What Coates shows is that white America has, for hundreds of years, used deadly force, racist laws, biased courts and housing segregation to wrest the power of compound interest for itself. The word he keeps coming back to is “plunder.” White America built its wealth by stealing the work of African-Americans and then, when that became illegal, it added to its wealth by plundering from the work and young assets of African-Americans. And then, crucially, it let compound interest work its magic.
I would suggest that most living white Americans would be wealthier had this nation not enslaved African-Americans and thus most whites have lost from slavery too, albeit much much less than blacks have lost. For instance it is generally recognized that freer and fairer polities tend to be wealthier for most of their citizens. (We may disagree about what “fair” means for many issues, but slavery and its legacy are obviously unfair.)
More specifically, many American whites benefited from hiring African-American labor at discrimination-laden discounted market prices, but many others lost out because it was more costly to trade with African-Americans. That meant fewer good customers, fewer eligible employees, fewer possible business partners, fewer innovators, and so on, all because of slavery and subsequent discrimination. The wealth-destroying effects are surely much larger here, even counting whites alone.

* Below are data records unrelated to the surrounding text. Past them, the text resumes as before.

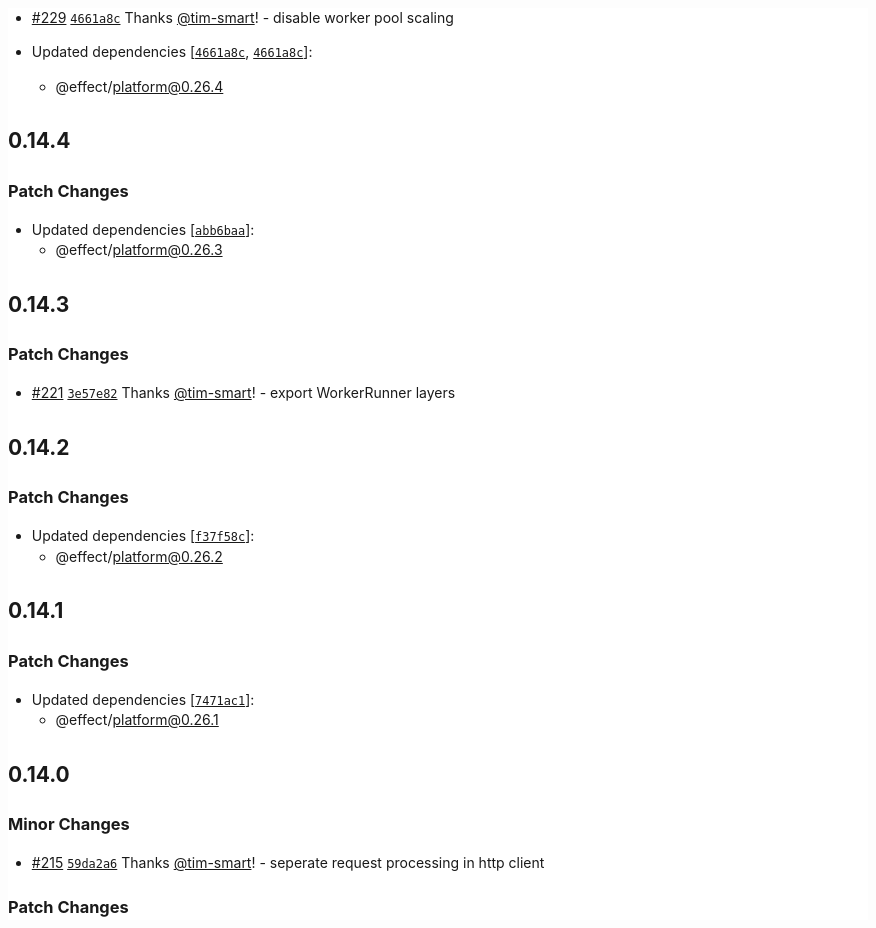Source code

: - [#229](https://github.com/Effect-TS/platform/pull/229) [`4661a8c`](https://github.com/Effect-TS/platform/commit/4661a8c63a13cc6630d5f3cbac90f4ff1d096e09) Thanks [@tim-smart](https://github.com/tim-smart)! - disable worker pool scaling

- Updated dependencies [[`4661a8c`](https://github.com/Effect-TS/platform/commit/4661a8c63a13cc6630d5f3cbac90f4ff1d096e09), [`4661a8c`](https://github.com/Effect-TS/platform/commit/4661a8c63a13cc6630d5f3cbac90f4ff1d096e09)]:
  - @effect/platform@0.26.4

## 0.14.4

### Patch Changes

- Updated dependencies [[`abb6baa`](https://github.com/Effect-TS/platform/commit/abb6baa61346580f97d2ab91b84a7342b5becc60)]:
  - @effect/platform@0.26.3

## 0.14.3

### Patch Changes

- [#221](https://github.com/Effect-TS/platform/pull/221) [`3e57e82`](https://github.com/Effect-TS/platform/commit/3e57e8224bf7b4474b21ef1dc25db13107d9b635) Thanks [@tim-smart](https://github.com/tim-smart)! - export WorkerRunner layers

## 0.14.2

### Patch Changes

- Updated dependencies [[`f37f58c`](https://github.com/Effect-TS/platform/commit/f37f58ca21c1d5dfedc40c01cde0ffbc954d7e32)]:
  - @effect/platform@0.26.2

## 0.14.1

### Patch Changes

- Updated dependencies [[`7471ac1`](https://github.com/Effect-TS/platform/commit/7471ac139f3c6867cd0d228ec54e88abd1384f5c)]:
  - @effect/platform@0.26.1

## 0.14.0

### Minor Changes

- [#215](https://github.com/Effect-TS/platform/pull/215) [`59da2a6`](https://github.com/Effect-TS/platform/commit/59da2a6877e219b2ca0433aeeecab4ad7487816b) Thanks [@tim-smart](https://github.com/tim-smart)! - seperate request processing in http client

### Patch Changes
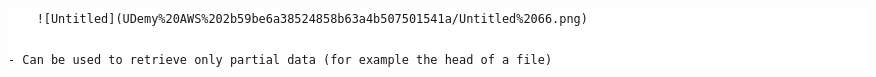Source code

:         ![Untitled](UDemy%20AWS%202b59be6a38524858b63a4b507501541a/Untitled%2066.png)
        
    - Can be used to retrieve only partial data (for example the head of a file)
        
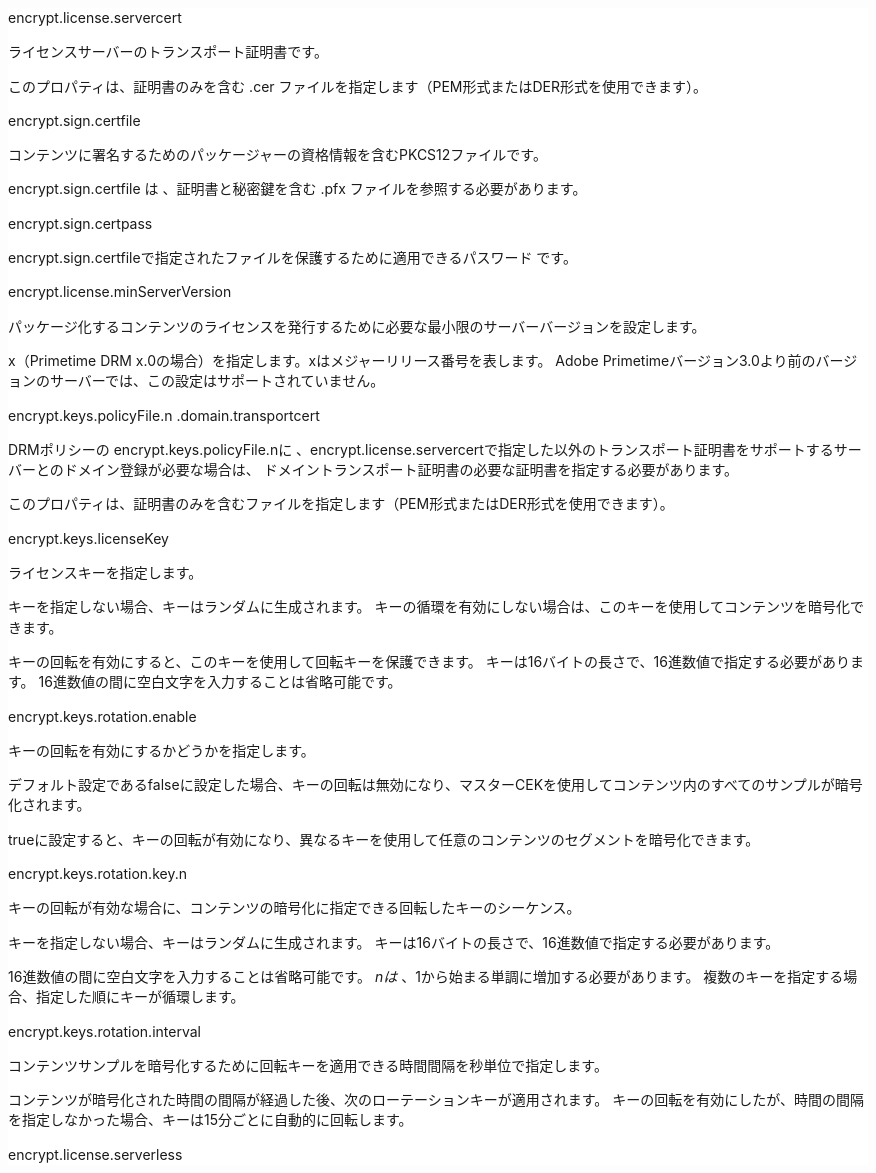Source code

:    <td colname="1" class="- topic/entry "><span class="codeph"> encrypt.license.servercert</span> </td> 
   <td colname="2" class="- topic/entry "> <p class="- topic/p ">ライセンスサーバーのトランスポート証明書です。 </p> <p class="- topic/p ">このプロパティは、証明書のみを含む <span class="filepath"> .cer</span> ファイルを指定します（PEM形式またはDER形式を使用できます）。 </p> </td> 
  </tr> 
  <tr rowsep="1" class="- topic/row "> 
   <td colname="1" class="- topic/entry "><span class="codeph"> encrypt.sign.certfile</span> </td> 
   <td colname="2" class="- topic/entry "> <p class="- topic/p ">コンテンツに署名するためのパッケージャーの資格情報を含むPKCS12ファイルです。 </p> <p class="- topic/p ">encrypt.sign.certfile <span class="codeph"> は</span> 、証明書と秘密鍵を含む <span class="filepath"> .pfx</span> ファイルを参照する必要があります。 </p> </td> 
  </tr> 
  <tr rowsep="1" class="- topic/row "> 
   <td colname="1" class="- topic/entry "><span class="codeph"> encrypt.sign.certpass</span> </td> 
   <td colname="2" class="- topic/entry "> <p class="- topic/p ">encrypt.sign.certfileで指定されたファイルを保護するために適用できるパスワード <span class="codeph"> です</span>。 </p> </td> 
  </tr> 
  <tr rowsep="1" class="- topic/row "> 
   <td colname="1" class="- topic/entry "><span class="codeph"> encrypt.license.minServerVersion</span> </td> 
   <td colname="2" class="- topic/entry "> <p class="- topic/p ">パッケージ化するコンテンツのライセンスを発行するために必要な最小限のサーバーバージョンを設定します。 </p> <p class="- topic/p ">x（Primetime DRM x.0の場合）を指定します。xはメジャーリリース番号を表します。 Adobe Primetimeバージョン3.0より前のバージョンのサーバーでは、この設定はサポートされていません。 </p> </td> 
  </tr> 
  <tr rowsep="1" class="- topic/row "> 
   <td colname="1" class="- topic/entry "><span class="codeph">encrypt.keys.policyFile.n .domain.transportcert </span> </td> 
   <td colname="2" class="- topic/entry "> <p class="- topic/p ">DRMポリシーの <span class="+ topic/ph pr-d/codeph codeph"> encrypt.keys.policyFile.nに</span> 、encrypt.license.servercertで指定した以外のトランスポート証明書をサポートするサーバーとのドメイン登録が必要な場合は、 <span class="+ topic/ph pr-d/codeph codeph"></span>ドメイントランスポート証明書の必要な証明書を指定する必要があります。 </p> <p class="- topic/p ">このプロパティは、証明書のみを含むファイルを指定します（PEM形式またはDER形式を使用できます）。 </p> </td> 
  </tr> 
  <tr rowsep="1" class="- topic/row "> 
   <td colname="1" class="- topic/entry "><span class="codeph"> encrypt.keys.licenseKey</span> </td> 
   <td colname="2" class="- topic/entry "> <p class="- topic/p ">ライセンスキーを指定します。 </p> <p class="- topic/p ">キーを指定しない場合、キーはランダムに生成されます。 キーの循環を有効にしない場合は、このキーを使用してコンテンツを暗号化できます。 </p> <p class="- topic/p ">キーの回転を有効にすると、このキーを使用して回転キーを保護できます。 キーは16バイトの長さで、16進数値で指定する必要があります。 16進数値の間に空白文字を入力することは省略可能です。 </p> </td> 
  </tr> 
  <tr rowsep="1" class="- topic/row "> 
   <td colname="1" class="- topic/entry "><span class="codeph"> encrypt.keys.rotation.enable</span> </td> 
   <td colname="2" class="- topic/entry "> <p class="- topic/p ">キーの回転を有効にするかどうかを指定します。 </p> <p class="- topic/p ">デフォルト設定であるfalseに設定した場合、キーの回転は無効になり、マスターCEKを使用してコンテンツ内のすべてのサンプルが暗号化されます。 </p> <p class="- topic/p ">trueに設定すると、キーの回転が有効になり、異なるキーを使用して任意のコンテンツのセグメントを暗号化できます。 </p> </td> 
  </tr> 
  <tr rowsep="1" class="- topic/row "> 
   <td colname="1" class="- topic/entry "><span class="codeph">encrypt.keys.rotation.key.n</span> </td> 
   <td colname="2" class="- topic/entry "> <p class="- topic/p ">キーの回転が有効な場合に、コンテンツの暗号化に指定できる回転したキーのシーケンス。 </p> <p class="- topic/p ">キーを指定しない場合、キーはランダムに生成されます。 キーは16バイトの長さで、16進数値で指定する必要があります。 </p> <p class="- topic/p ">16進数値の間に空白文字を入力することは省略可能です。 <i class="+ topic/ph hi-d/i ">nは</i> 、1から始まる単調に増加する必要があります。 複数のキーを指定する場合、指定した順にキーが循環します。 </p> </td> 
  </tr> 
  <tr rowsep="1" class="- topic/row "> 
   <td colname="1" class="- topic/entry "><span class="codeph"> encrypt.keys.rotation.interval</span> </td> 
   <td colname="2" class="- topic/entry "> <p class="- topic/p ">コンテンツサンプルを暗号化するために回転キーを適用できる時間間隔を秒単位で指定します。 </p> <p class="- topic/p ">コンテンツが暗号化された時間の間隔が経過した後、次のローテーションキーが適用されます。 キーの回転を有効にしたが、時間の間隔を指定しなかった場合、キーは15分ごとに自動的に回転します。 </p> </td> 
  </tr> 
  <tr rowsep="0" class="- topic/row "> 
   <td colname="1" class="- topic/entry "><span class="codeph"> encrypt.license.serverless</span> </td>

And the longer the time horizon, the more likely the dynamic benefits from trade will outweigh the short-run benefits from discriminating against some class of others.
Empirically, I do not think whites in slavery-heavy regions have had especially impressive per capita incomes. And a lot of the economic catch-up of the American South came only when the region abandoned Jim Crow.
We also can look at how many white Americans have had ancestors who, at least for a while, had zero or near-zero net wealth. The returns from slavery may have been compounding for some heirs of Mississippi plantation owners, but not for most of us. My father, when he was thirty, had just gone bankrupt from an unsuccessful attempt to manage a New Jersey pet store. In what sense was he, or later I, reaping compound returns from a legacy of slavery? We go back to the point that overall he probably would have had a better chance in the wealthier and fairer non-discriminating society, even if you can pinpoint some mechanisms through which he might have benefited, such as facing less competition from potential African-American pet store entrepreneurs.
The economic incidence of slavery is a tricky matter (most of what Squarely Rooted argues here is wrong). A lot of whites in the slave trade bought slaves at the going market price and earned the going market rate of return. Of course these same whites were reluctant to free the slaves they had bought and that meant terrible lives for the victims. But the gains of those whites are not mirror images of the losses of the slaves. Thus in some regards slavery was a massive collective action problem with a relatively small number of beneficiaries. Those benefiting would include individuals who first saw the gains from seizing slaves from Africa, and individuals who were good at spotting undervalued slaves and buying them up and exploiting them. That’s a fair number of people but it is far from comprising the overwhelming majority of society in 1840, much less 1940 or 2014, once we consider possible wealth transmission to their heirs.
There is still a moral case for reparations even if most American whites have lost from slavery rather than benefited. (Although I doubt if the America public would see the matter that way, which is one reason why the reparations movement probably isn’t going anywhere.) Nonetheless on the economics of the issue I would suggest a very different analysis than what I am seeing from many of the commentators. And this analysis makes slavery out to be all the more destructive, and reparations to be all the more unlikely.
Addendum: It is amazing how many of you cannot read and digest a simple sentence such as “There is still a moral case for reparations even if most American whites have lost from slavery rather than benefited.” Which by the way is far to the “left” of where the current debate stands in American politics and indeed in most other parts of the world.